Иногда я задаюсь вопросом, есть ли вообще смысл писать об этих вопросах. Я говорю, что ищу истину, но не являюсь ли я, как и все мы, заложником бессознательной силы принятия желаемого за действительное? Не пытаюсь ли я убедить себя в том, во что мне больше всего хотелось бы верить? В книге "Человек и машина" Ла Меттри высмеивает идею о том, что априорные исследования, подобные тем, что проводил Декарт, могут что-то сказать нам о реальности: "Какую пользу, спрашивается, извлек кто-то из своих глубоких размышлений?"

-

"Эта собака должна уйти", - сказал мой муж.

Я только что вернулся домой и стоял на коленях в прихожей нашей квартиры, поглаживая Айбо, который бросился к двери, чтобы поприветствовать меня. Он дважды гавкнул, искренне радуясь моему появлению, и закрыл глаза, когда я почесал ему под подбородком.

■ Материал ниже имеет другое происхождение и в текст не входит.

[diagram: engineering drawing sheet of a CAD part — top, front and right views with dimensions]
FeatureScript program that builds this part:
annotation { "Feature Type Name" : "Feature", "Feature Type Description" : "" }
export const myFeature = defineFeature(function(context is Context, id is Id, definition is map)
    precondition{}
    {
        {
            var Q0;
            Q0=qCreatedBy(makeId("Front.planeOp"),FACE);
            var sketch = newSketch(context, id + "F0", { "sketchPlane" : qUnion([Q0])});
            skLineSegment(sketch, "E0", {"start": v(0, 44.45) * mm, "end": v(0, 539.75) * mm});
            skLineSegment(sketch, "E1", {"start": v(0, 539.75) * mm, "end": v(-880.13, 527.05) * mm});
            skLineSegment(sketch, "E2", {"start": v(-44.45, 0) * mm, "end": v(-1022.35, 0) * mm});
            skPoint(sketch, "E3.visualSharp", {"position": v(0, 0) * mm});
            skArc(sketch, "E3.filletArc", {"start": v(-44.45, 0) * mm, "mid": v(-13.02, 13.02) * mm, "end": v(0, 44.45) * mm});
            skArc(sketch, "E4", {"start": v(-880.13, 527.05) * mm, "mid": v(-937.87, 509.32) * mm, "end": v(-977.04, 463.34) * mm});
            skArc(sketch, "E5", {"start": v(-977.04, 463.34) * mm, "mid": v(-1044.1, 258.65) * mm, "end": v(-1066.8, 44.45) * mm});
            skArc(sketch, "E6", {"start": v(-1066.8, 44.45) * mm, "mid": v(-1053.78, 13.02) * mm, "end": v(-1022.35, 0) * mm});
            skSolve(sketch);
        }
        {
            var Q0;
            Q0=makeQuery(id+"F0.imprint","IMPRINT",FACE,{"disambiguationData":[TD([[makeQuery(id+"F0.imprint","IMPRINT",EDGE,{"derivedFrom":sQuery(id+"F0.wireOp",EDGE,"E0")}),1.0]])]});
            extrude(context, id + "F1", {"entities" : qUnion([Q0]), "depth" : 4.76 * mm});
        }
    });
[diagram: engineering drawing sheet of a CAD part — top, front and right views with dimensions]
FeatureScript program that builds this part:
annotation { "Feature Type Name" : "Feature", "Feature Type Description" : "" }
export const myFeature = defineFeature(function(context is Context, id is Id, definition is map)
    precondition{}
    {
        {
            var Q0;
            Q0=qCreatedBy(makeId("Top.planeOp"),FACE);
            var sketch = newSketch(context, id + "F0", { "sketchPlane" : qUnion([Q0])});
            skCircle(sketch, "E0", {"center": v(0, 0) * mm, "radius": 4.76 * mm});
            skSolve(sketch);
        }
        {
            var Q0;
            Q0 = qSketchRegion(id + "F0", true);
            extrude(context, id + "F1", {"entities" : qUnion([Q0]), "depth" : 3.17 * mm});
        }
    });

"Что значит "идти"? сказал я.

"Вы должны отправить его обратно. Я не могу жить здесь с этим".

Я сказал ему, что собака все еще находится в процессе дрессировки. Пройдут месяцы, прежде чем он научится подчиняться командам. Единственная причина, по которой это заняло так много времени, заключалась в том, что мы постоянно отключали его, когда хотели тишины. С биологической собакой так поступать нельзя.

"Очевидно, что это не биологическая собака", - сказал мой муж. Он спросил, поняла ли я, что красная лампочка под ее носом - это не просто система зрения, а камера, и подумала ли я о том, куда отправляются ее записи. Пока меня не было, сказал он, собака очень планомерно бродила по квартире, внимательно изучая нашу мебель, постеры, шкафы. Она потратила пятнадцать минут на сканирование наших книжных шкафов и проявила особый интерес, как он утверждал, к полке с марксистской критикой.

Он снова спросил меня, что случилось с данными, которые он собирал.

"Это используется для улучшения алгоритмов", - сказал я.

"Где?"

Я сказал, что не знаю.

"Проверьте контракт".

Я поднял документ на компьютере и нашел соответствующий пункт. "Он отправляется в облако".

"В Sony".

Мой муж - известный параноик в отношении таких вещей. Он держит кусок черной изоленты над камерой своего ноутбука и примерно раз в месяц убеждается, что за его личным сайтом следит АНБ. Однажды, когда я заявила, что старший советник президента по политике "должен быть застрелен", он с раздражением показал на наши мобильные телефоны, лежащие рядом с нами на столе, а затем произнес слишком громким голосом, что я не должна шутить над подобными вещами.